Make sure all your equipment is on a tray of some kind for easy access. Plus, the tray makes you look like you know what you're doing.
Now it's time for your homemade anesthesia. Use a rag covered in chloroform and hold it over your pet's nose until he/she's fast asleep. You can also substitute chloroform for ether, gasoline, or a big hammer.
Finally, you're going to want to flip your pet so it's laying on its back. It's easier to operate on your pet's underside when you can see it!
Neutering 101[edit | edit source]
So you're ready to remove your pet's testicles (if your pet has no testicles, then move on to Spaying 101).
First you are going to grab your cutting device and begin the incision right on the scrotum, just as this picture displays:
You should now be able to see the testicles (if you cannot, then move on to Spaying 101). Now, with your melon scraper, slowly dig underneath the testicles and then scoop them out. You may encounter lots of tubes and blood vessels connecting to the testes, but they won't be needed now that your pet has no testes. Tie off the vas deferens (don't want to get blood everywhere, do you?), then cut to remove the testicles.

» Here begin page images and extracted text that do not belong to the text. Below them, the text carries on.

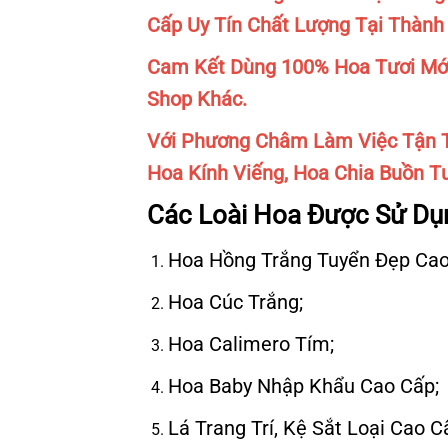
Cấp Uy Tín Chất Lượng Tại Thành
Cam Kết Dùng 100% Hoa Tươi Mới
Shop Khác.
Với Phương Châm Làm Việc Tận T
Hoa Kính Viếng, Hoa Chia Buồn Tư
Các Loài Hoa Được Sử Dụ
Hoa Hồng Trắng Tuyển Đẹp Cao
Hoa Cúc Trắng;
Hoa Calimero Tím;
Hoa Baby Nhập Khẩu Cao Cấp;
Lá Trang Trí, Kệ Sắt Loại Cao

Now that the testes are removed you can sew the scrotum back up and your dog should be good as new! As for the removed testicles, you can either throw them away or keep them in a jar to scare people!

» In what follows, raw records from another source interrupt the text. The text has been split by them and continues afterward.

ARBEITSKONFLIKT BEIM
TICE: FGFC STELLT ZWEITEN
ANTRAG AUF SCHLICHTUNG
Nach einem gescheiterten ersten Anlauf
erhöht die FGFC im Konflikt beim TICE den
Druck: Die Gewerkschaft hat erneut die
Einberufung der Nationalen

Spaying 101[edit | edit source]
So you're ready to remove your pet's ovaries (if your pet has no ovaries, go back to Neutering 101). This procedure is a tad more complicated than neutering, but the basic principle of removing the baby making parts still remains.
You're going to want to cut about where the uterus would be on your pet. You could probably guess and get it right to within a few inches. If you're wrong, it's no big deal.

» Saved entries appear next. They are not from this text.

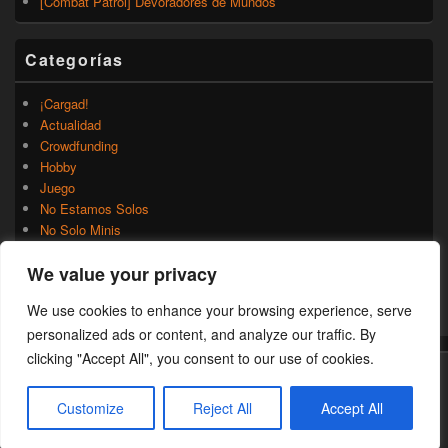
[Combat Patrol] Devoradores de Mundos
Categorías
¡Cargad!
Actualidad
Crowdfunding
Hobby
Juego
No Estamos Solos
No Solo Minis
Novedades
We value your privacy
Rumores
Trasfondo
We use cookies to enhance your browsing experience, serve
Uncategorized
personalized ads or content, and analyze our traffic. By
clicking "Accept All", you consent to our use of cookies.
Copyright © 2026
¡Cargad!
. Todos los Derechos Reservados.
Customize
Reject All
Accept All
Theme: Catch Box by
Catch Themes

After you've opened up your pet, you need to remove the ovaries. That's the whole point of the procedure! Shove your hand into the abdomen of your pet and feel around for the different parts. Take your scissors, and, with your other hand, cut just below where you feel a lumpy ball on either side of the uterus. This should be the ovary. Do the same thing for the ovary on the other side.
Now that that's done, feel your pet's heart to make sure she's still alive. If she is, then you are doing A-O.K.! Then, you're going to use your needle and thread to sew her back up. Hooray!
Clean-up/Disposal[edit | edit source]
If everything didn't go as planned (or maybe it did), simply place unwanted contents (ie:pet) into bag and place into dumpster. You also can do this to a human just don't use you real name say your a M.D. and charge them $22.000 Thousand dollars.